[Provided data — start]
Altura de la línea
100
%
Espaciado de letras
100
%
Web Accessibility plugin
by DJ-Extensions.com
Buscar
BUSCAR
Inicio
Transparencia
[Provided data — finish]
(What the exercise asks) Lay out every line of the entries as a JSON list of strings, one string per line, with blank lines omitted.

(Reply to the exercise)
[
  "Altura de la línea",
  "100",
  "%",
  "Espaciado de letras",
  "100",
  "%",
  "Web Accessibility plugin",
  "by DJ-Extensions.com",
  "Buscar",
  "BUSCAR",
  "Inicio",
  "Transparencia"
]